CDC Surveillance Classifications

Exposure Categories for Surveillance Purposes

“Confirmed” and “suspect” are CSTE surveillance case classifications, based on type of laboratory testing.

“Presumptive” and “possible” are healthcare exposure case classifications and can apply to both confirmed and suspect cases.
  • Travel: The patient spent at least one night away from home (in the state of residence, another state, or another country) in the 14 days before date of symptom onset, not including nights spent in a healthcare facility.
  • Presumptive healthcare: A case with ≥10 days of continuous stay at a healthcare facility during the 14 days before onset of symptoms.
  • Possible healthcare: A case that spent a portion of the 14 days before date of symptom onset in one or more healthcare facilities, but does not meet the criteria for presumptive healthcare-associated Legionnaires’ disease.
  • Assisted living: The patient spent a portion of the 14 days before date of symptom onset in a facility that provides custodial care without skilled nursing (e.g., assistance with activities of daily living, like bathing and dressing).
  • Senior living: The patient spent a portion of the 14 days before date of symptom onset in a facility that provides independent living for the elderly.

Note the following:

Patients can have both travel and healthcare exposures in the 14 days before date of symptom onset. The CDC Legionellosis Case Report Forms provide space to indicate multiple exposures.

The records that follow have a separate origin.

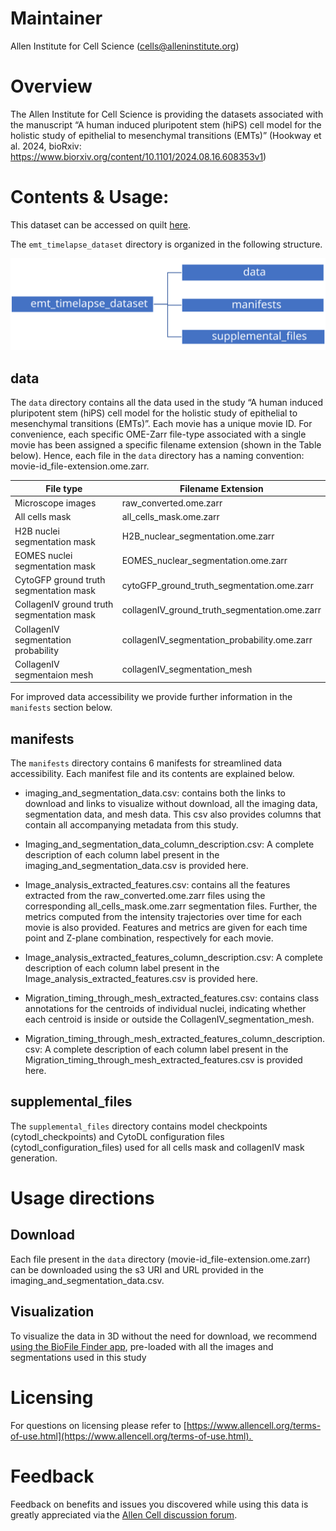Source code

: # Maintainer

Allen Institute for Cell Science ([cells@alleninstitute.org](mailto:cells@alleninstitute.org)) 

# Overview

The Allen Institute for Cell Science is providing the datasets associated with the manuscript “A human induced pluripotent stem (hiPS) cell model for the holistic study of epithelial to mesenchymal transitions (EMTs)” (Hookway et al. 2024, bioRxiv: https://www.biorxiv.org/content/10.1101/2024.08.16.608353v1) 

# Contents & Usage: 

This dataset can be accessed on quilt [here](https://open.quiltdata.com/b/allencell/tree/aics/emt_timelapse_dataset/).

The `emt_timelapse_dataset` directory is organized in the following structure.

![Directory structure](./dataset_structure.svg)

## data

The `data` directory contains all the data used in the study “A human induced pluripotent stem (hiPS) cell model for the holistic study of epithelial to mesenchymal transitions (EMTs)”. Each movie has a unique movie ID. For convenience, each specific OME-Zarr file-type associated with a single movie has been assigned a specific filename extension (shown in the Table below). Hence, each file in the `data` directory has a naming convention: movie-id_file-extension.ome.zarr.

File type | Filename Extension 
----------|-----------------
Microscope images | raw_converted.ome.zarr 
All cells mask | all_cells_mask.ome.zarr 
H2B nuclei segmentation mask | H2B_nuclear_segmentation.ome.zarr 
EOMES nuclei segmentation mask | EOMES_nuclear_segmentation.ome.zarr 
CytoGFP ground truth segmentation mask | cytoGFP_ground_truth_segmentation.ome.zarr 
CollagenIV ground truth segmentation mask | collagenIV_ground_truth_segmentation.ome.zarr 
CollagenIV segmentation probability | collagenIV_segmentation_probability.ome.zarr 
CollagenIV segmentaion mesh | collagenIV_segmentation_mesh 

For improved data accessibility we provide further information in the `manifests` section below.

## manifests

The `manifests` directory contains 6 manifests for streamlined data accessibility. Each manifest file and its contents are explained below. 

* imaging_and_segmentation_data.csv: contains both the links to download and links to visualize without download, all the imaging data, segmentation data, and mesh data. This csv also provides columns that contain all accompanying metadata from this study.  

* Imaging_and_segmentation_data_column_description.csv: A complete description of each column label present in the imaging_and_segmentation_data.csv is provided here. 

* Image_analysis_extracted_features.csv: contains all the features extracted from the raw_converted.ome.zarr files using the corresponding all_cells_mask.ome.zarr segmentation files. Further, the metrics computed from the intensity trajectories over time for each movie is also provided. Features and metrics are given for each time point and Z-plane combination, respectively for each movie. 

* Image_analysis_extracted_features_column_description.csv: A complete description of each column label present in the Image_analysis_extracted_features.csv is provided here. 

* Migration_timing_through_mesh_extracted_features.csv: contains class annotations for the centroids of individual nuclei, indicating whether each centroid is inside or outside the CollagenIV_segmentation_mesh. 

* Migration_timing_through_mesh_extracted_features_column_description.csv: A complete description of each column label present in the Migration_timing_through_mesh_extracted_features.csv is provided here. 
 

## supplemental_files

The `supplemental_files` directory contains model checkpoints (cytodl_checkpoints) and CytoDL configuration files (cytodl_configuration_files) used for all cells mask and collagenIV mask generation. 

# Usage directions

## Download
Each file present in the `data` directory (movie-id_file-extension.ome.zarr) can be downloaded using the s3 URI and URL provided in the imaging_and_segmentation_data.csv. 

## Visualization
To visualize the data in 3D without the need for download, we recommend [using the BioFile Finder app](https://biofile-finder.allencell.org/app?group=Experimental+Condition&group=Gene&source=%7B%22name%22%3A%22imaging_and_segmentation_data.csv+%288%2F15%2F2024+4%3A26%3A03+PM%29%22%2C%22type%22%3A%22csv%22%2C%22uri%22%3A%22https%3A%2F%2Fallencell.s3.amazonaws.com%2Faics%2Femt_timelapse_dataset%2Fmanifests%2Fimaging_and_segmentation_data.csv%3FversionId%3DWmTjARBNL4rNJhV4N7YFYr2dKHWlCHwc%22%7D&sourceMetadata=%7B%22name%22%3A%22Imaging_and_segmentation_data_column_description.csv+%288%2F15%2F2024+4%3A26%3A02+PM%29%22%2C%22type%22%3A%22csv%22%2C%22uri%22%3A%22https%3A%2F%2Fallencell.s3.amazonaws.com%2Faics%2Femt_timelapse_dataset%2Fmanifests%2FImaging_and_segmentation_data_column_description.csv%3FversionId%3D.bmbr.UUT06F9nupeuwxVBYuTMyKyYu6%22%7D), pre-loaded with all the images and segmentations used in this study

# Licensing
For questions on licensing please refer to [https://www.allencell.org/terms-of-use.html](https://www.allencell.org/terms-of-use.html).  

# Feedback
Feedback on benefits and issues you discovered while using this data is greatly appreciated via the [Allen Cell discussion forum](https://forum.allencell.org/).
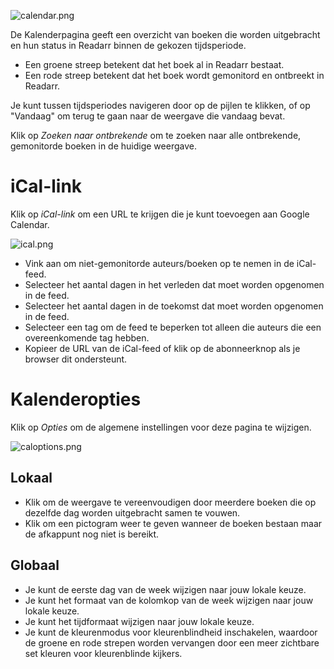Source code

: ![calendar.png](/assets/readarr/calendar.png)

De Kalenderpagina geeft een overzicht van boeken die worden uitgebracht en hun status in Readarr binnen de gekozen tijdsperiode.

- Een groene streep betekent dat het boek al in Readarr bestaat.
- Een rode streep betekent dat het boek wordt gemonitord en ontbreekt in Readarr.

Je kunt tussen tijdsperiodes navigeren door op de pijlen te klikken, of op "Vandaag" om terug te gaan naar de weergave die vandaag bevat.

Klik op *Zoeken naar ontbrekende* om te zoeken naar alle ontbrekende, gemonitorde boeken in de huidige weergave.

# iCal-link

Klik op *iCal-link* om een URL te krijgen die je kunt toevoegen aan Google Calendar.

![ical.png](/assets/readarr/ical.png)

- Vink aan om niet-gemonitorde auteurs/boeken op te nemen in de iCal-feed.
- Selecteer het aantal dagen in het verleden dat moet worden opgenomen in de feed.
- Selecteer het aantal dagen in de toekomst dat moet worden opgenomen in de feed.
- Selecteer een tag om de feed te beperken tot alleen die auteurs die een overeenkomende tag hebben.
- Kopieer de URL van de iCal-feed of klik op de abonneerknop als je browser dit ondersteunt.

# Kalenderopties

Klik op *Opties* om de algemene instellingen voor deze pagina te wijzigen.

![caloptions.png](/assets/readarr/caloptions.png)

## Lokaal

- Klik om de weergave te vereenvoudigen door meerdere boeken die op dezelfde dag worden uitgebracht samen te vouwen.
- Klik om een pictogram weer te geven wanneer de boeken bestaan maar de afkappunt nog niet is bereikt.

## Globaal

- Je kunt de eerste dag van de week wijzigen naar jouw lokale keuze.
- Je kunt het formaat van de kolomkop van de week wijzigen naar jouw lokale keuze.
- Je kunt het tijdformaat wijzigen naar jouw lokale keuze.
- Je kunt de kleurenmodus voor kleurenblindheid inschakelen, waardoor de groene en rode strepen worden vervangen door een meer zichtbare set kleuren voor kleurenblinde kijkers.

A patient who spent ≥10 days of continuous stay in multiple healthcare facilities would be considered a presumptive healthcare-associated case for surveillance purposes.

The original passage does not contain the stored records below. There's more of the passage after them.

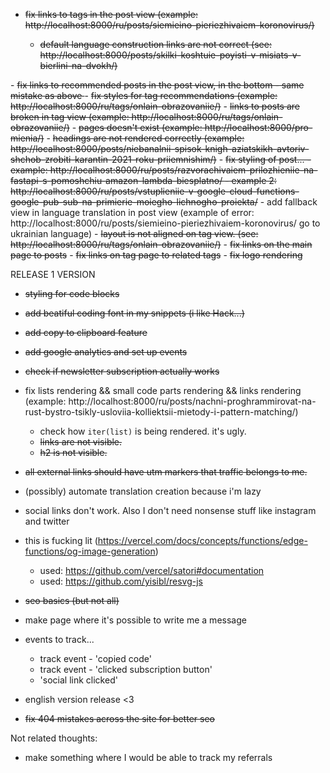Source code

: - <del>fix links to tags in the post view (example: http://localhost:8000/ru/posts/siemieino-pieriezhivaiem-koronovirus/)
  - default language construction links are not correct (see: http://localhost:8000/posts/skilki-koshtuie-poyisti-v-misiats-v-bierlini-na-dvokh/)
</del>
- <del>fix links to recommended posts in the post view, in the bottom
  - same mistake as above
</del>
- <del>fix styles for tag recommendations (example: http://localhost:8000/ru/tags/onlain-obrazovaniie/)</del>
- <del>links to posts are broken in tag view (example: http://localhost:8000/ru/tags/onlain-obrazovaniie/)</del>
- <del>pages doesn't exist (example: http://localhost:8000/pro-mienia/)</del>
- <del>headings are not rendered correctly (example: http://localhost:8000/posts/niebanalnii-spisok-knigh-aziatskikh-avtoriv-shchob-zrobiti-karantin-2021-roku-priiemnishim/)</del>
- <del>fix styling of post... 
  - example: http://localhost:8000/ru/posts/razvorachivaiem-prilozhieniie-na-fastapi-s-pomoshchiu-amazon-lambda-biesplatno/
  - example 2: http://localhost:8000/ru/posts/vstuplieniie-v-google-cloud-functions-google-pub-sub-na-primierie-moiegho-lichnogho-proiekta/</del>
- add fallback view in language translation in post view (example of error: http://localhost:8000/ru/posts/siemieino-pieriezhivaiem-koronovirus/ go to ukrainian language)
- <del>layout is not aligned on tag view. (see: http://localhost:8000/ru/tags/onlain-obrazovaniie/)</del>
- <del>fix links on the main page to posts</del>
- <del>fix links on tag page to related tags</del>
- <del>fix logo rendering</del>

RELEASE 1 VERSION 


- <del>styling for code blocks</del>
- <del>add beatiful coding font in my snippets (i like Hack...)</del>
- <del>add copy to clipboard feature</del>
- <del>add google analytics and set up events</del>
- <del>check if newsletter subscription actually works </del>


- fix lists rendering && small code parts rendering && links rendering (example: http://localhost:8000/ru/posts/nachni-proghrammirovat-na-rust-bystro-tsikly-usloviia-kolliektsii-mietody-i-pattern-matching/)
  - check how `iter(list)` is being rendered. it's ugly.
  - <del>links are not visible.</del> 
  - <del>h2 is not visible.</del>
- <del>all external links should have utm markers that traffic belongs to me.</del>
- (possibly) automate translation creation because i'm lazy 
- social links don't work. Also I don't need nonsense stuff like instagram and twitter
- this is fucking lit (https://vercel.com/docs/concepts/functions/edge-functions/og-image-generation)
  - used: https://github.com/vercel/satori#documentation
  - used: https://github.com/yisibl/resvg-js
- <del>seo basics (but not all)</del>
- make page where it's possible to write me a message
- events to track...
  - track event - 'copied code'
  - track event - 'clicked subscription button'
  - 'social link clicked'
- english version release <З
- <del>fix 404 mistakes across the site for better seo</del>
  

Not related thoughts:
  - make something where I would be able to track my referrals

If the date of symptom onset is difficult to define (e.g., in patients with chronic underlying illness), date determination is deferred to the judgment of the clinicians providing care and the public health officials performing the investigation.

Goals of Surveillance

  • Rapidly recognize cases that occur in similar locations or with similar exposures to detect outbreaks
  • Monitor and describe incidence and trends
  • Understand risk factors for infection
  • Identify opportunities for control and prevention
  • Monitor effectiveness of interventions implemented as part of an outbreak investigation

Public Health Impact

Outbreaks of Legionnaires’ disease can be difficult to detect because of:

  • Low attack rate
  • Time interval between exposure and symptom onset
  • Dispersal of people from the source of the outbreak
  • Underdiagnosis of cases

Strong surveillance helps to quickly identify new cases, epidemiologic links between cases, and the need for outbreak investigations. Such investigations are critical for detecting sources of transmission and implementing control measures. While state, territorial, and local public health officials are best positioned to systematically track Legionnaires’ disease cases and efficiently detect outbreaks within their respective jurisdictions, CDC is uniquely positioned to establish connections between cases that occur among residents of different jurisdictions. Most cases of Legionnaires’ disease are not associated with a known outbreak.1 However, improved ascertainment and reporting of exposure information helps identify possible sources of exposure and can increase detection of outbreaks.


  1. Hicks LA, Garrison LE, Nelson GE, Hampton LM. Legionellosis — United States, 2000–2009. MMWR Morb Mortal Wkly Rep. 2011;60(32):1083–6.